I am a nerd, I always read articles on habr.com as well as our contractors’ articles, I mean Oracle, DIS Group. I learn to use new tools, for example, what is OpenStack, how to use it and what benefit it can give us. I completed a project management course in line with IPMA standards and received a certificate. I like two MIT Python programming courses on EdX. They explain the basics, the theory of probability, it’s a 101 course. I took many courses at Sberbank: about product ownership, public speaking, risk management, critical thinking, emotional intelligence. We have a system called Success Factors – you choose the courses available to you and sign up. Some of them are taught at the Corporate University, some are online, which is even more convenient. I recently enrolled in a finance course. It’s not exactly what I work with, but I’m trying to get to know finance better. When you start small, just with the basics, everything seems logical and clear. The same is true for maths — when you don’t understand what n-dimensional spaces are and why they are important, they make zero sense to you. But little by little it all becomes clear.

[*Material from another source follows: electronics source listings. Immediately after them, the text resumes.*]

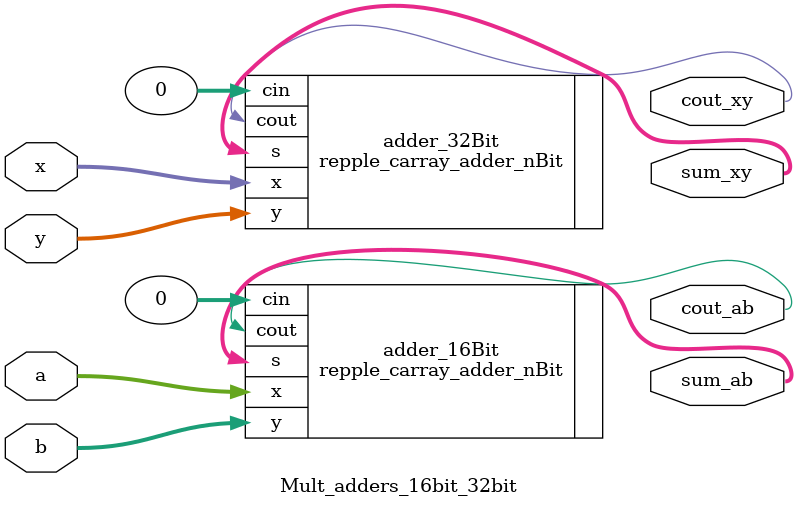
<source format=v>
`timescale 1ns / 1ps


module Mult_adders_16bit_32bit(
    input [15:0] a,b,
    output [15:0] sum_ab,
    output cout_ab,
    
    input [31:0] x,y,
    output [31:0] sum_xy,
    output cout_xy
    );
    
    repple_carray_adder_nBit #(.n(16)) adder_16Bit
    (
    .x(a),
    .y(b),
    .cin(0),
    .s(sum_ab),
    .cout(cout_ab)
    );
    repple_carray_adder_nBit#(.n(32)) adder_32Bit
       (
       .x(x),
       .y(y),
       .cin(0),
       .s(sum_xy),
       .cout(cout_xy)
       );
endmodule

</source>
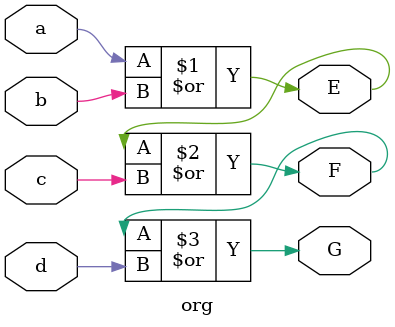
<source format=v>
`timescale 1ns / 1ps


module org(
input a,b,c,d,
output E,F,G
    );
  
  
 assign E = a|b;
 assign F = E|c;
 assign G = F|d;  
  
endmodule

</source>
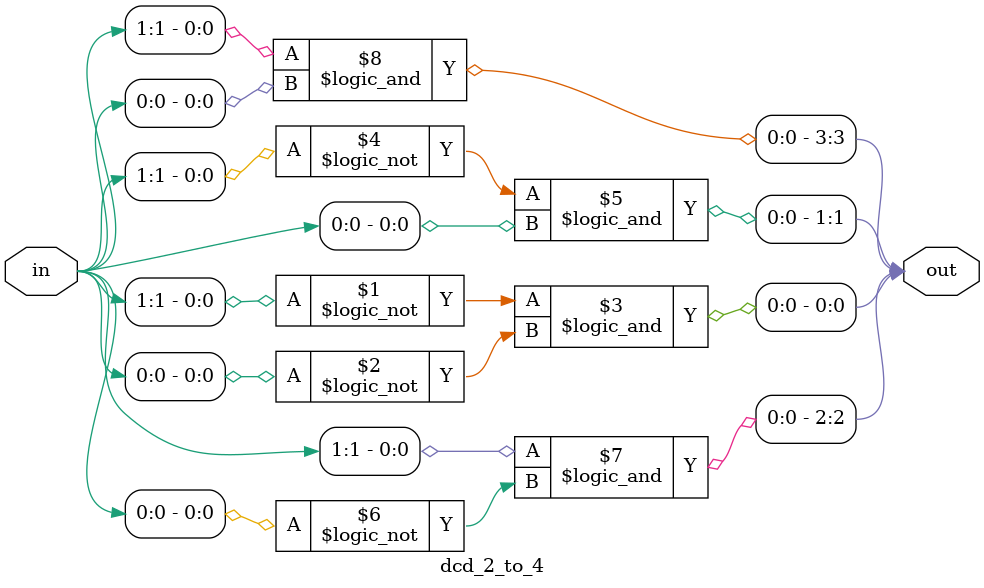
<source format=v>
module dcd_2_to_4(output [3:0]out, input [1:0]in);
	assign out[0] = !in[1] && !in[0];
	assign out[1] = !in[1] &&  in[0];
	assign out[2] =  in[1] && !in[0];
	assign out[3] =  in[1] &&  in[0];
endmodule
</source>
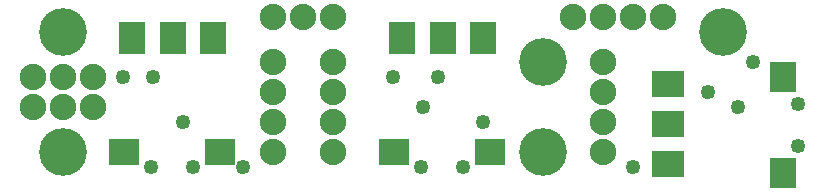
<source format=gts>
G04 MADE WITH FRITZING*
G04 WWW.FRITZING.ORG*
G04 DOUBLE SIDED*
G04 HOLES PLATED*
G04 CONTOUR ON CENTER OF CONTOUR VECTOR*
%ASAXBY*%
%FSLAX23Y23*%
%MOIN*%
%OFA0B0*%
%SFA1.0B1.0*%
%ADD10C,0.049361*%
%ADD11C,0.159000*%
%ADD12C,0.088000*%
%ADD13C,0.049370*%
%ADD14R,0.098792X0.088736*%
%ADD15R,0.088750X0.108417*%
%ADD16R,0.098778X0.088736*%
%ADD17R,0.088208X0.108417*%
%ADD18R,0.088736X0.098792*%
%ADD19R,0.108417X0.088750*%
%ADD20R,0.088736X0.098778*%
%ADD21R,0.108417X0.088208*%
%LNMASK1*%
G90*
G70*
G54D10*
X464Y88D03*
X603Y88D03*
X1364Y88D03*
X1503Y88D03*
X2620Y161D03*
X2620Y300D03*
G54D11*
X2369Y539D03*
G54D12*
X869Y439D03*
X869Y339D03*
X869Y239D03*
X869Y139D03*
X1069Y439D03*
X1069Y339D03*
X1069Y239D03*
X1069Y139D03*
X1969Y439D03*
X1969Y339D03*
X1969Y239D03*
X1969Y139D03*
G54D11*
X169Y539D03*
X169Y139D03*
X1769Y139D03*
G54D12*
X869Y589D03*
X969Y589D03*
X1069Y589D03*
X1869Y589D03*
X1969Y589D03*
X2069Y589D03*
X2169Y589D03*
G54D13*
X569Y239D03*
X469Y389D03*
X369Y389D03*
X769Y89D03*
X1369Y289D03*
X1569Y239D03*
X1269Y389D03*
X1419Y389D03*
X2469Y439D03*
X2069Y89D03*
X2419Y289D03*
X2319Y339D03*
G54D11*
X1769Y439D03*
G54D12*
X69Y389D03*
X169Y389D03*
X269Y389D03*
X69Y289D03*
X169Y289D03*
X269Y289D03*
G54D14*
X692Y139D03*
G54D15*
X535Y521D03*
G54D16*
X374Y139D03*
G54D15*
X670Y521D03*
G54D17*
X401Y521D03*
G54D14*
X1592Y139D03*
G54D15*
X1435Y521D03*
G54D16*
X1274Y139D03*
G54D15*
X1570Y521D03*
G54D17*
X1301Y521D03*
G54D18*
X2569Y389D03*
G54D19*
X2187Y232D03*
G54D20*
X2569Y71D03*
G54D19*
X2187Y367D03*
G54D21*
X2187Y98D03*
G04 End of Mask1*
M02*
</source>
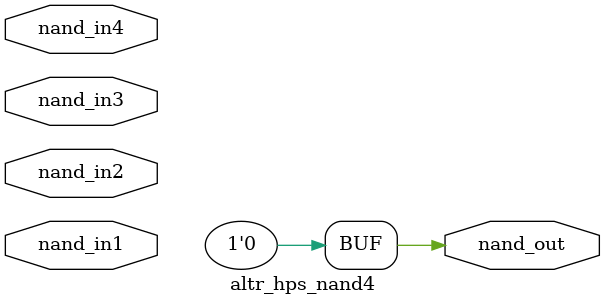
<source format=v>
module altr_hps_nand4(	// file.cleaned.mlir:2:3
  input  nand_in1,	// file.cleaned.mlir:2:32
         nand_in2,	// file.cleaned.mlir:2:51
         nand_in3,	// file.cleaned.mlir:2:70
         nand_in4,	// file.cleaned.mlir:2:89
  output nand_out	// file.cleaned.mlir:2:109
);

  assign nand_out = 1'h0;	// file.cleaned.mlir:3:14, :4:5
endmodule


</source>
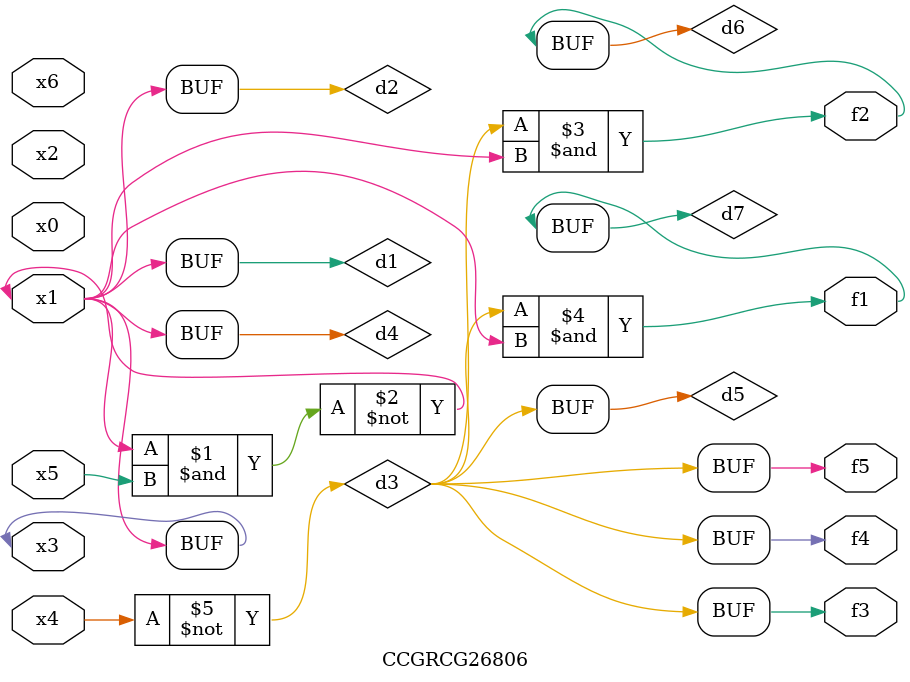
<source format=v>
module CCGRCG26806(
	input x0, x1, x2, x3, x4, x5, x6,
	output f1, f2, f3, f4, f5
);

	wire d1, d2, d3, d4, d5, d6, d7;

	buf (d1, x1, x3);
	nand (d2, x1, x5);
	not (d3, x4);
	buf (d4, d1, d2);
	buf (d5, d3);
	and (d6, d3, d4);
	and (d7, d3, d4);
	assign f1 = d7;
	assign f2 = d6;
	assign f3 = d5;
	assign f4 = d5;
	assign f5 = d5;
endmodule

</source>
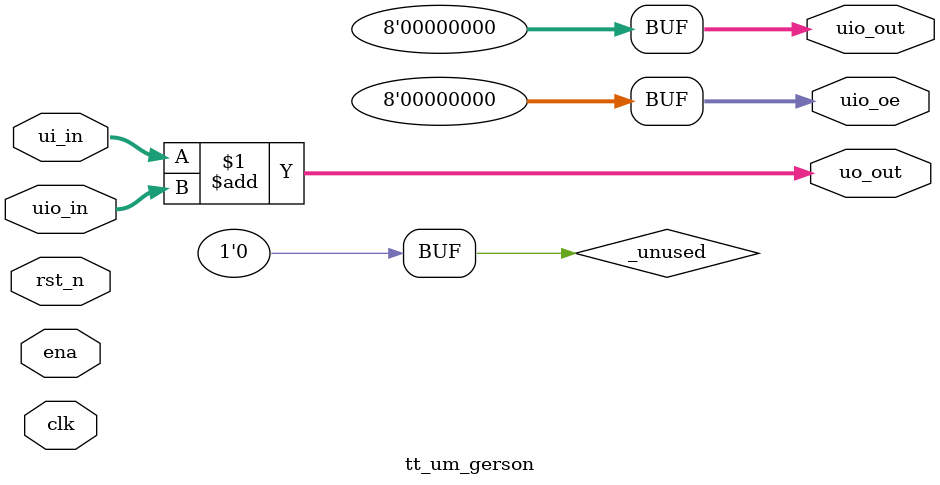
<source format=v>
/*
 * Copyright (c) 2024 Your Name
 * SPDX-License-Identifier: Apache-2.0
 */

`default_nettype none

module tt_um_gerson (
    input  wire [7:0] ui_in,    // Dedicated inputs
    output wire [7:0] uo_out,   // Dedicated outputs
    input  wire [7:0] uio_in,   // IOs: Input path
    output wire [7:0] uio_out,  // IOs: Output path
    output wire [7:0] uio_oe,   // IOs: Enable path (active high: 0=input, 1=output)
    input  wire       ena,      // always 1 when the design is powered, so you can ignore it
    input  wire       clk,      // clock
    input  wire       rst_n     // reset_n - low to reset
);

  // All output pins must be assigned. If not used, assign to 0.
  assign uo_out  = ui_in + uio_in;  // Example: ou_out is the sum of ui_in and uio_in
  assign uio_out = 0;
  assign uio_oe  = 0;

  // List all unused inputs to prevent warnings
  wire _unused = &{ena, clk, rst_n, 1'b0};

endmodule

</source>
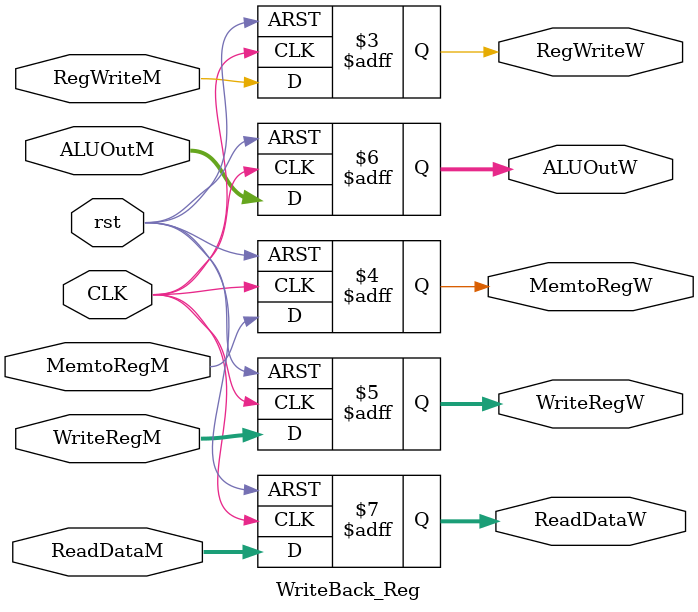
<source format=v>
module WriteBack_Reg (
input CLK , rst , RegWriteM , MemtoRegM,
input [4:0] WriteRegM,
input [31:0] ALUOutM , ReadDataM,
output reg RegWriteW , MemtoRegW,
output reg [4:0] WriteRegW,
output reg [31:0] ALUOutW , ReadDataW
);

always @( posedge CLK or negedge rst )
begin
if ( !rst ) begin
RegWriteW <= 1'b0;
MemtoRegW <= 1'b0;
WriteRegW <= 1'b0;
ALUOutW <= 1'b0;
ReadDataW <= 1'b0;
end
else begin
RegWriteW <= RegWriteM;
MemtoRegW <= MemtoRegM;
WriteRegW <= WriteRegM;
ALUOutW <= ALUOutM;
ReadDataW <= ReadDataM;
end
end

endmodule

</source>
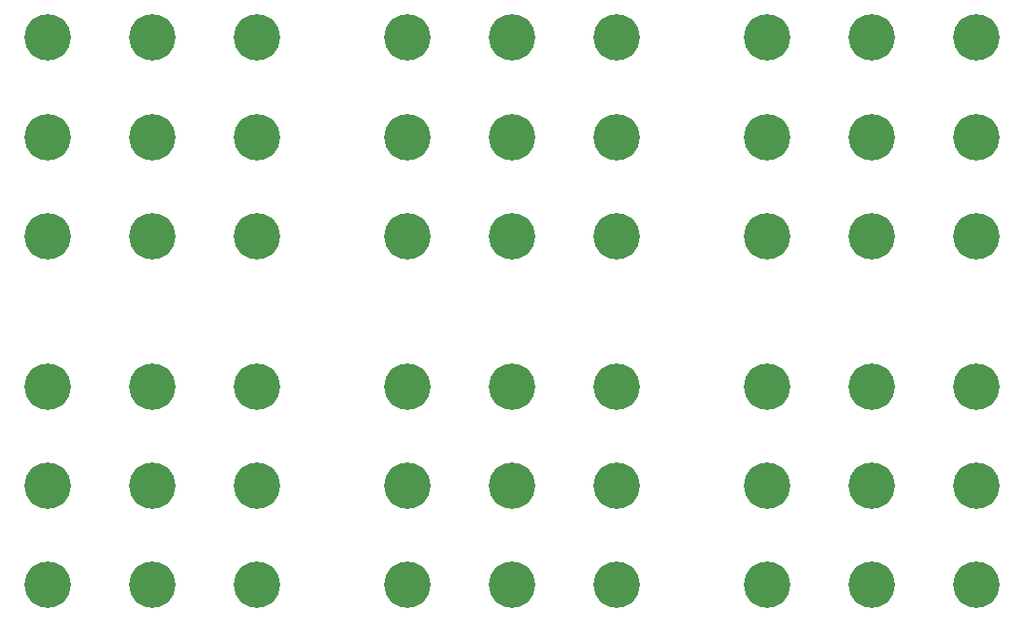
<source format=gtp>
G04 #@! TF.GenerationSoftware,KiCad,Pcbnew,7.0.11*
G04 #@! TF.CreationDate,2024-05-30T18:22:34+10:00*
G04 #@! TF.ProjectId,PercPlugPanel_v1.02,50657263-506c-4756-9750-616e656c5f76,rev?*
G04 #@! TF.SameCoordinates,Original*
G04 #@! TF.FileFunction,Paste,Top*
G04 #@! TF.FilePolarity,Positive*
%FSLAX46Y46*%
G04 Gerber Fmt 4.6, Leading zero omitted, Abs format (unit mm)*
G04 Created by KiCad (PCBNEW 7.0.11) date 2024-05-30 18:22:34*
%MOMM*%
%LPD*%
G01*
G04 APERTURE LIST*
G04 Aperture macros list*
%AMRoundRect*
0 Rectangle with rounded corners*
0 $1 Rounding radius*
0 $2 $3 $4 $5 $6 $7 $8 $9 X,Y pos of 4 corners*
0 Add a 4 corners polygon primitive as box body*
4,1,4,$2,$3,$4,$5,$6,$7,$8,$9,$2,$3,0*
0 Add four circle primitives for the rounded corners*
1,1,$1+$1,$2,$3*
1,1,$1+$1,$4,$5*
1,1,$1+$1,$6,$7*
1,1,$1+$1,$8,$9*
0 Add four rect primitives between the rounded corners*
20,1,$1+$1,$2,$3,$4,$5,0*
20,1,$1+$1,$4,$5,$6,$7,0*
20,1,$1+$1,$6,$7,$8,$9,0*
20,1,$1+$1,$8,$9,$2,$3,0*%
G04 Aperture macros list end*
%ADD10RoundRect,2.100000X0.000000X0.000000X0.000000X0.000000X0.000000X0.000000X0.000000X0.000000X0*%
G04 APERTURE END LIST*
D10*
X69500000Y-65000000D03*
X144200000Y-74000000D03*
X60000001Y-87600000D03*
X102100000Y-96600000D03*
X125200001Y-87600000D03*
X79000000Y-87600000D03*
X102100000Y-87600000D03*
X134700000Y-74000000D03*
X79000000Y-96600000D03*
X144200000Y-56000000D03*
X125200001Y-56000000D03*
X125200001Y-65000000D03*
X92600001Y-96600000D03*
X134700000Y-96600000D03*
X144200000Y-105600000D03*
X134700000Y-65000000D03*
X125200001Y-74000000D03*
X134700000Y-105600000D03*
X111600000Y-65000000D03*
X92600001Y-105600000D03*
X111600000Y-56000000D03*
X92600001Y-74000000D03*
X69500000Y-87600000D03*
X60000001Y-74000000D03*
X102100000Y-105600000D03*
X134700000Y-56000000D03*
X125200001Y-105600000D03*
X60000001Y-56000000D03*
X92600001Y-56000000D03*
X79000000Y-105600000D03*
X69500000Y-96600000D03*
X60000001Y-105600000D03*
X144200000Y-96600000D03*
X79000000Y-74000000D03*
X125200001Y-96600000D03*
X69500000Y-105600000D03*
X111600000Y-96600000D03*
X134700000Y-87600000D03*
X60000001Y-65000000D03*
X69500000Y-56000000D03*
X60000001Y-96600000D03*
X144200000Y-87600000D03*
X111600000Y-87600000D03*
X144200000Y-65000000D03*
X79000000Y-65000000D03*
X102100000Y-74000000D03*
X111600000Y-105600000D03*
X92600001Y-65000000D03*
X79000000Y-56000000D03*
X92600001Y-87600000D03*
X111600000Y-74000000D03*
X102100000Y-65000000D03*
X102100000Y-56000000D03*
X69500000Y-74000000D03*
M02*

</source>
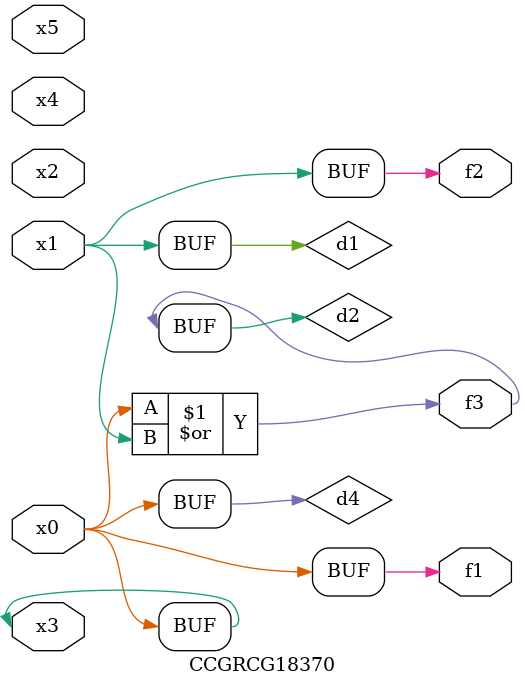
<source format=v>
module CCGRCG18370(
	input x0, x1, x2, x3, x4, x5,
	output f1, f2, f3
);

	wire d1, d2, d3, d4;

	and (d1, x1);
	or (d2, x0, x1);
	nand (d3, x0, x5);
	buf (d4, x0, x3);
	assign f1 = d4;
	assign f2 = d1;
	assign f3 = d2;
endmodule

</source>
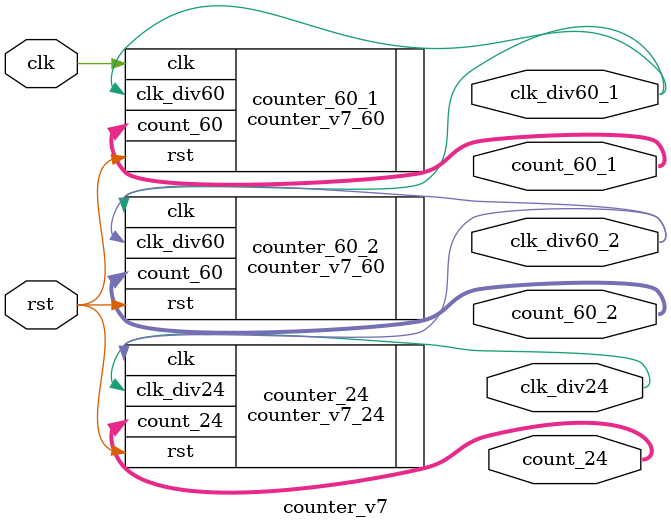
<source format=v>
module counter_v7(
    input clk,
    input rst,
    output wire [5:0] count_60_1,
    output wire [5:0] count_60_2,
    output wire [4:0] count_24,
    output wire       clk_div60_1,
    output wire       clk_div60_2,
    output wire       clk_div24
);

counter_v7_60 counter_60_1(
    .clk(clk),
    .rst(rst),
    .count_60(count_60_1),
    .clk_div60(clk_div60_1)
);

counter_v7_60 counter_60_2(
    .clk(clk_div60_1),
    .rst(rst),
    .count_60(count_60_2),
    .clk_div60(clk_div60_2)
);

counter_v7_24 counter_24(
    .clk(clk_div60_2),
    .rst(rst),
    .count_24(count_24),
    .clk_div24(clk_div24)
);

endmodule

</source>
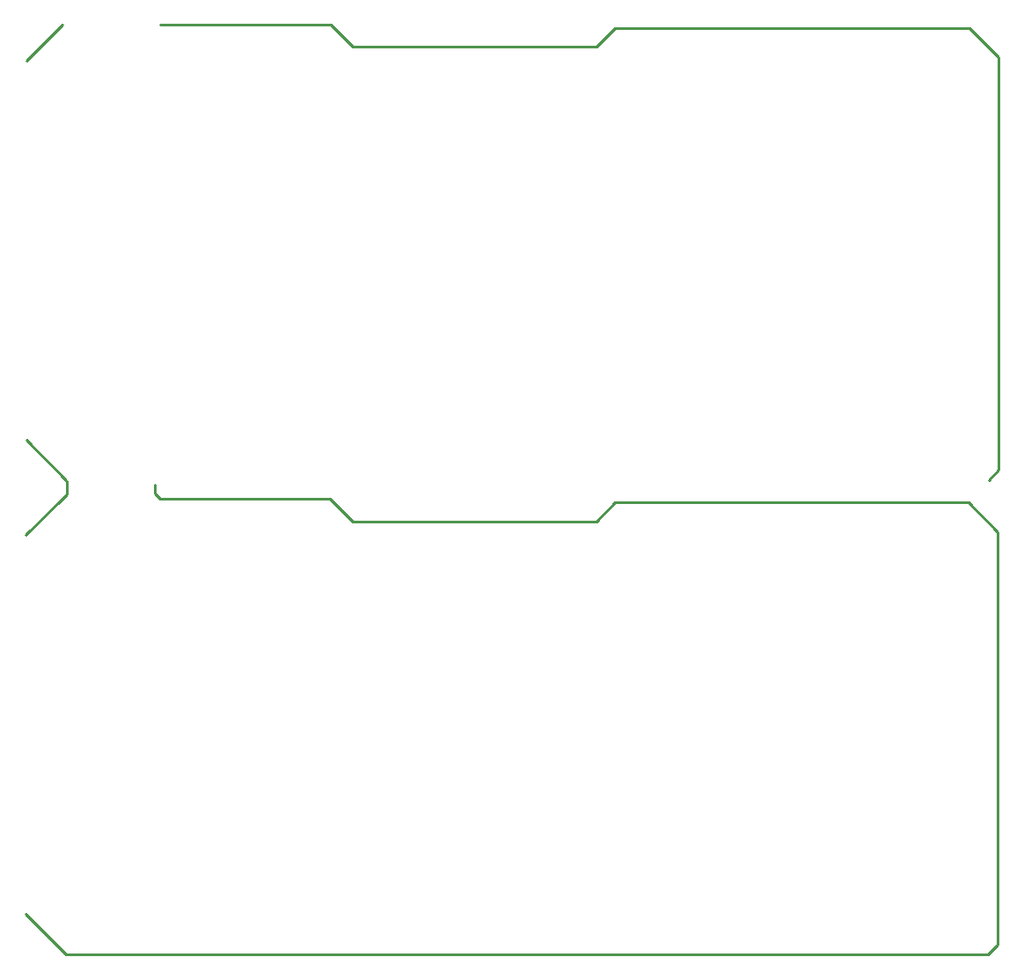
<source format=gko>
G04 Layer_Color=16711935*
%FSTAX24Y24*%
%MOIN*%
G70*
G01*
G75*
%ADD46C,0.0100*%
D46*
X035295Y064165D02*
X048705D01*
X025362Y063461D02*
X034591D01*
X012968Y062937D02*
X014346Y064315D01*
X012968Y048567D02*
X014488Y047047D01*
X018059Y064315D02*
X024508D01*
X048705Y064165D02*
X049811Y063059D01*
X034591Y063461D02*
X035295Y064165D01*
X024508Y064315D02*
X025362Y063461D01*
X049437Y047047D02*
X049811Y047421D01*
Y063059D01*
X012953Y044957D02*
X014331Y046335D01*
X024492D02*
X025346Y04548D01*
X034575D01*
X03528Y046185D01*
X048689D01*
X049795Y045079D01*
Y029441D02*
Y045079D01*
X049421Y029067D02*
X049795Y029441D01*
X014472Y029067D02*
X049421D01*
X012953Y030587D02*
X014472Y029067D01*
X014508Y046512D02*
Y047D01*
X014331Y046335D02*
X014508Y046512D01*
X018043Y046335D02*
X024492D01*
X017854Y046524D02*
X018043Y046335D01*
X017854Y046524D02*
Y04687D01*
M02*

</source>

– What brought you in this area? Were you born into a family of mathematicians?
– My mother is an economics, finance and legal specialist, three in one. My sister is a linguist. My mother’s family are doctors. Though my grandparents were engineers. And I have always been interested in maths; back in school I liked to solve maths problems, take part in contests. Because maths is clear and logical. Unlike linguistics. Take stylistics for example, how am I supposed to know which register the word belongs to? Or at our literature classes we discussed what the author wanted to say with his work, and our teachers seemed to have a different opinion. I always wanted to ask them, ‘How do you know that, did you meet the author in person?’ Soft sciences leave a lot of room for interpretation. While maths is more about ‘either, or’. However there is an opinion that to solve a dead-end problem you need to step back, take a wider look at it and then solve it. It doesn’t always work for me, it takes time to learn to do it.
– What are your career plans and expectations?
– I like being the owner of the product inside various technologies. I love working with data, learning to use new platforms. I’m excited about programming languages and global data architecture in general. I do not consider myself to be a narrow specialist, only an architect or only a data scientist. I’m into multidisciplinary kinds of jobs. If I could, I would be doing blockchain, the Internet of things and robotics at the same time. I also admire Herman Gref’s strategic vision; I would love to learn to recognize potential development vectors, to know what my team should achieve in a certain period. Russia offers a lot of opportunities to professionals in my area. We have great programmers, developers, a lot of bright minds. To give you an idea, FindFace (facial recognition service algorithm) was created by my university friend Artem Kukharenko. He figured out how to optimize algorithms to make them work faster and more efficiently, and became famous.
– What are your hobbies outside of work?
– I do sports and fitness, go to hustle dance classes that take place by the river. I go swimming, travel, when I get away from an interesting task and take vacation leave. I want to learn to surf.